Segment Start: DATA SUPPLIED

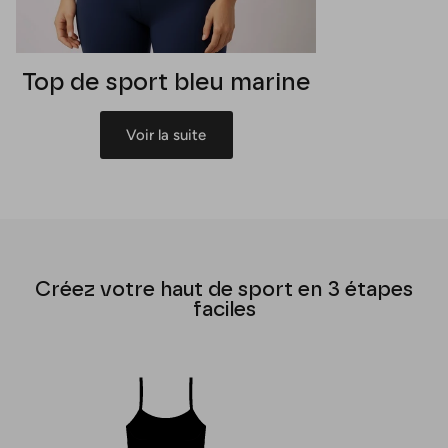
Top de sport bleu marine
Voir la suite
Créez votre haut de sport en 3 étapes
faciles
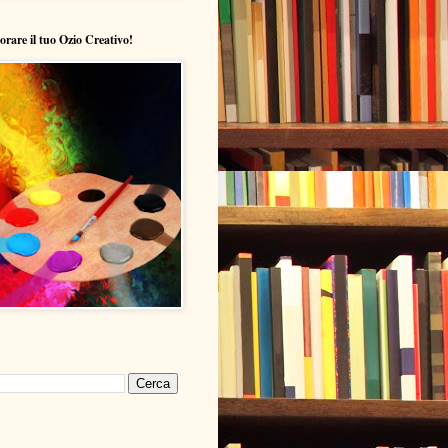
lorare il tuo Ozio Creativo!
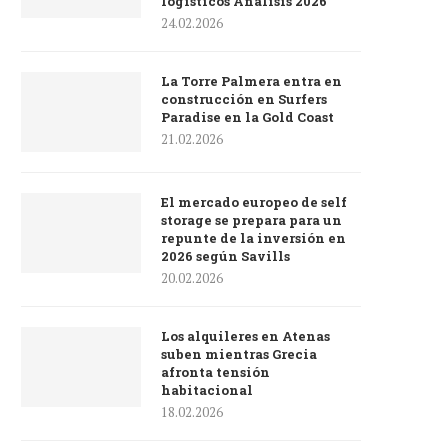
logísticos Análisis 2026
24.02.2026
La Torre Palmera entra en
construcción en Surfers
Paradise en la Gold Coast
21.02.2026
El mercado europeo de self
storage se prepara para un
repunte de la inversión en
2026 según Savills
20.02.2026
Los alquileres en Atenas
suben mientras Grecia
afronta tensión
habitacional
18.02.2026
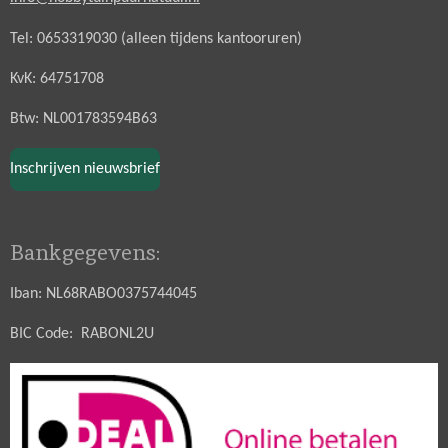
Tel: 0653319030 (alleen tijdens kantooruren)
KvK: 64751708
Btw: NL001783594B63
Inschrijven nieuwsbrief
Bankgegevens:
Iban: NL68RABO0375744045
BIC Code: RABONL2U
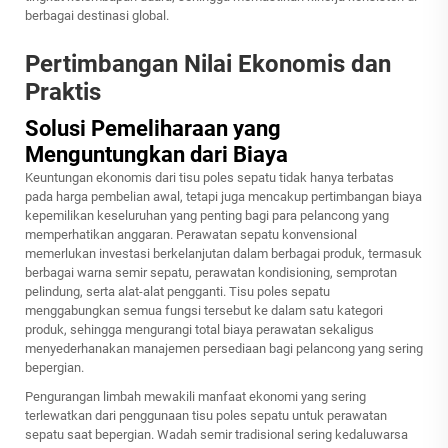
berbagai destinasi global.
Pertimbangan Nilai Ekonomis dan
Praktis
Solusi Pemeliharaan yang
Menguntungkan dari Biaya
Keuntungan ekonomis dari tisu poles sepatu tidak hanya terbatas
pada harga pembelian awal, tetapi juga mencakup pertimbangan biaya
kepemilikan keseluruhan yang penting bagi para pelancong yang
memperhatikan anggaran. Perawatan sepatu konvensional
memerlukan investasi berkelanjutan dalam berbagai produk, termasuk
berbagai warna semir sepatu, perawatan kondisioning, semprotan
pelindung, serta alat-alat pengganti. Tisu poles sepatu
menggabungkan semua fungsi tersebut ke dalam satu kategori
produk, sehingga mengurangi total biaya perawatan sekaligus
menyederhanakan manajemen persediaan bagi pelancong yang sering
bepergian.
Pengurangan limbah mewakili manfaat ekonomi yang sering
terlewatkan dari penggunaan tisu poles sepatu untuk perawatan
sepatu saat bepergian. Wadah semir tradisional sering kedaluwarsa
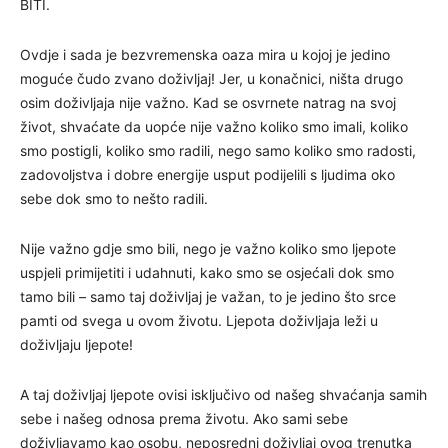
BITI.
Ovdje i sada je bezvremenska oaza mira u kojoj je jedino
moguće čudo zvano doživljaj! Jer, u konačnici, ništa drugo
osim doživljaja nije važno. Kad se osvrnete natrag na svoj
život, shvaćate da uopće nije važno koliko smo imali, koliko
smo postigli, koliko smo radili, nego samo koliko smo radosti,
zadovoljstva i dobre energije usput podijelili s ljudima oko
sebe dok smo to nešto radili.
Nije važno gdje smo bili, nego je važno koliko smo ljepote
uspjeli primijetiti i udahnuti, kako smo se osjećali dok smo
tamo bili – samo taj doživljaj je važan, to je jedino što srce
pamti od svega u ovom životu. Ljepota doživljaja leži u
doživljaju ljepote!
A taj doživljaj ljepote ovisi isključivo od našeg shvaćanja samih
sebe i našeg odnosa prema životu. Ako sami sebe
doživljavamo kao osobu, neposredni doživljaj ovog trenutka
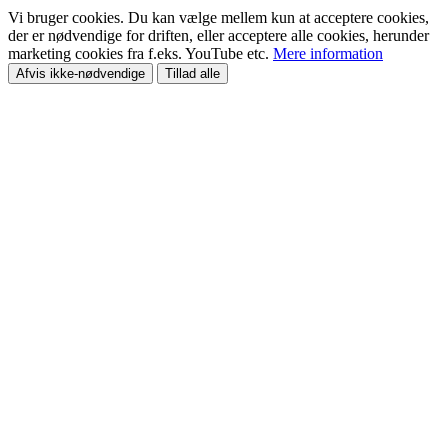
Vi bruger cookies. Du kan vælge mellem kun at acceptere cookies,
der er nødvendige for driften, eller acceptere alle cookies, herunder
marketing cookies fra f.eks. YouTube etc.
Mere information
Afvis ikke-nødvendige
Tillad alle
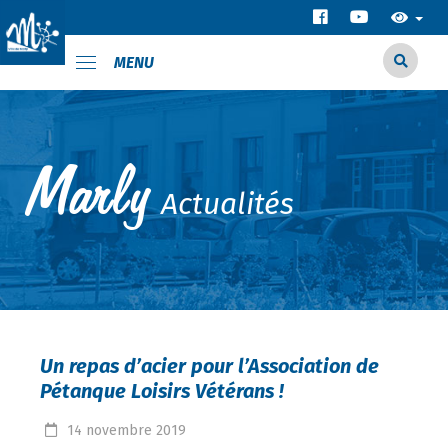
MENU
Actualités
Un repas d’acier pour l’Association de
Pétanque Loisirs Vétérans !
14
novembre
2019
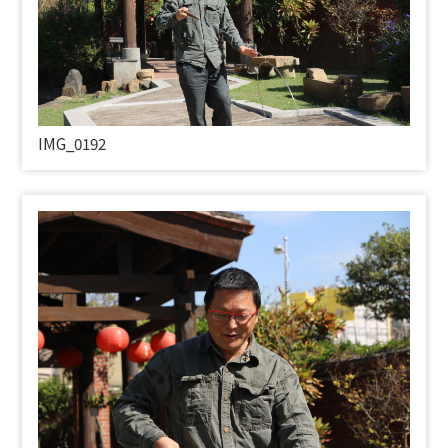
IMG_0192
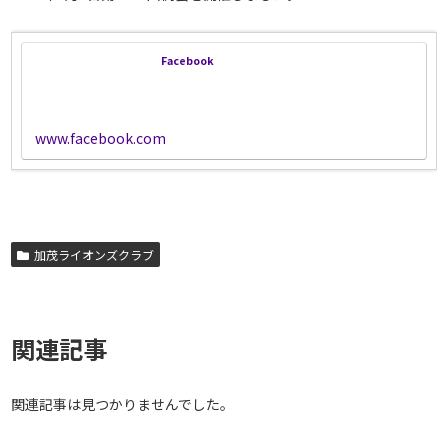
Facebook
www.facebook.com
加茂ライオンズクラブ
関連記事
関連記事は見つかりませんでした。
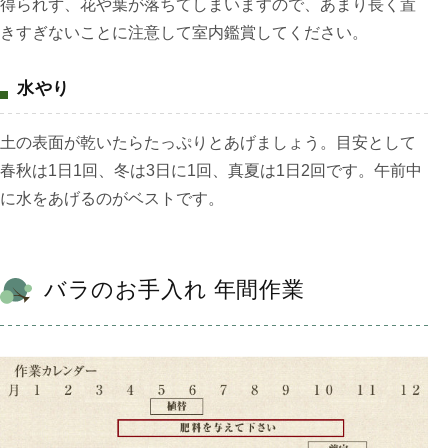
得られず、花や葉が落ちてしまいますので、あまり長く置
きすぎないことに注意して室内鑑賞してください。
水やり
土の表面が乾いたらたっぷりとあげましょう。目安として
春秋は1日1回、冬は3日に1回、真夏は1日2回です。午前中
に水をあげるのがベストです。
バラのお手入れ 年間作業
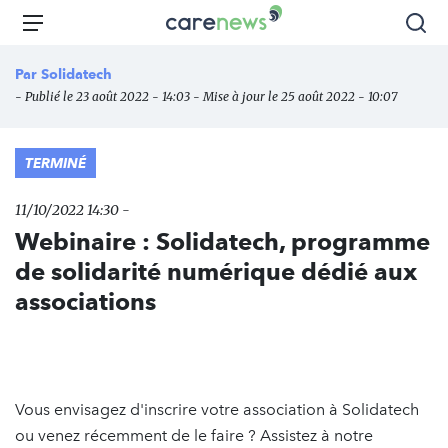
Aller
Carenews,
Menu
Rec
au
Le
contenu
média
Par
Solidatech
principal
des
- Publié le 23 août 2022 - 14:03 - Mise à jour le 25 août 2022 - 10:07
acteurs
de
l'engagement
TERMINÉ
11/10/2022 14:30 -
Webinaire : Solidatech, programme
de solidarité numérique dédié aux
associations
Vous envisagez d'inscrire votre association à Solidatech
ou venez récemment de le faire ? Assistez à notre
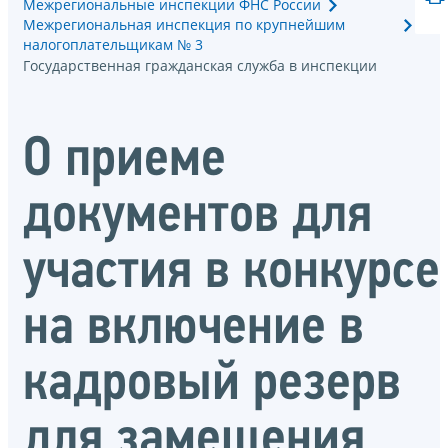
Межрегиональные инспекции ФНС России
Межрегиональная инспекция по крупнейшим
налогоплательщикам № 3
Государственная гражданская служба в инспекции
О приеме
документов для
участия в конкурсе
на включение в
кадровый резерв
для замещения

Segment End: DATA SUPPLIED

Every line above should be copied exactly; do not carry over the pictures.

RESULT OF THIS TASK:
Top de sport bleu marine
Voir la suite
Créez votre haut de sport en 3 étapes
faciles
lorare il tuo Ozio Creativo!
logísticos Análisis 2026
24.02.2026
La Torre Palmera entra en
construcción en Surfers
Paradise en la Gold Coast
21.02.2026
El mercado europeo de self
storage se prepara para un
repunte de la inversión en
2026 según Savills
20.02.2026
Los alquileres en Atenas
suben mientras Grecia
afronta tensión
habitacional
18.02.2026
Tel: 0653319030 (alleen tijdens kantooruren)
KvK: 64751708
Btw: NL001783594B63
Inschrijven nieuwsbrief
Bankgegevens:
Iban: NL68RABO0375744045
BIC Code: RABONL2U
berbagai destinasi global.
Pertimbangan Nilai Ekonomis dan
Praktis
Solusi Pemeliharaan yang
Menguntungkan dari Biaya
Keuntungan ekonomis dari tisu poles sepatu tidak hanya terbatas
pada harga pembelian awal, tetapi juga mencakup pertimbangan biaya
kepemilikan keseluruhan yang penting bagi para pelancong yang
memperhatikan anggaran. Perawatan sepatu konvensional
memerlukan investasi berkelanjutan dalam berbagai produk, termasuk
berbagai warna semir sepatu, perawatan kondisioning, semprotan
pelindung, serta alat-alat pengganti. Tisu poles sepatu
menggabungkan semua fungsi tersebut ke dalam satu kategori
produk, sehingga mengurangi total biaya perawatan sekaligus
menyederhanakan manajemen persediaan bagi pelancong yang sering
bepergian.
Pengurangan limbah mewakili manfaat ekonomi yang sering
terlewatkan dari penggunaan tisu poles sepatu untuk perawatan
sepatu saat bepergian. Wadah semir tradisional sering kedaluwarsa
BITI.
Ovdje i sada je bezvremenska oaza mira u kojoj je jedino
moguće čudo zvano doživljaj! Jer, u konačnici, ništa drugo
osim doživljaja nije važno. Kad se osvrnete natrag na svoj
život, shvaćate da uopće nije važno koliko smo imali, koliko
smo postigli, koliko smo radili, nego samo koliko smo radosti,
zadovoljstva i dobre energije usput podijelili s ljudima oko
sebe dok smo to nešto radili.
Nije važno gdje smo bili, nego je važno koliko smo ljepote
uspjeli primijetiti i udahnuti, kako smo se osjećali dok smo
tamo bili – samo taj doživljaj je važan, to je jedino što srce
pamti od svega u ovom životu. Ljepota doživljaja leži u
doživljaju ljepote!
A taj doživljaj ljepote ovisi isključivo od našeg shvaćanja samih
sebe i našeg odnosa prema životu. Ako sami sebe
doživljavamo kao osobu, neposredni doživljaj ovog trenutka
Vi bruger cookies. Du kan vælge mellem kun at acceptere cookies,
der er nødvendige for driften, eller acceptere alle cookies, herunder
marketing cookies fra f.eks. YouTube etc.
Mere information
Afvis ikke-nødvendige
Tillad alle
MENU
Actualités
Un repas d’acier pour l’Association de
Pétanque Loisirs Vétérans !
14
novembre
2019
IMG_0192
Facebook
www.facebook.com
加茂ライオンズクラブ
関連記事
関連記事は見つかりませんでした。
得られず、花や葉が落ちてしまいますので、あまり長く置
きすぎないことに注意して室内鑑賞してください。
水やり
土の表面が乾いたらたっぷりとあげましょう。目安として
春秋は1日1回、冬は3日に1回、真夏は1日2回です。午前中
に水をあげるのがベストです。
バラのお手入れ 年間作業
Aller
Carenews,
Menu
Rec
au
Le
contenu
média
Par
Solidatech
principal
des
- Publié le 23 août 2022 - 14:03 - Mise à jour le 25 août 2022 - 10:07
acteurs
de
l'engagement
TERMINÉ
11/10/2022 14:30 -
Webinaire : Solidatech, programme
de solidarité numérique dédié aux
associations
Vous envisagez d'inscrire votre association à Solidatech
ou venez récemment de le faire ? Assistez à notre
Межрегиональные инспекции ФНС России
Межрегиональная инспекция по крупнейшим
налогоплательщикам № 3
Государственная гражданская служба в инспекции
О приеме
документов для
участия в конкурсе
на включение в
кадровый резерв
для замещения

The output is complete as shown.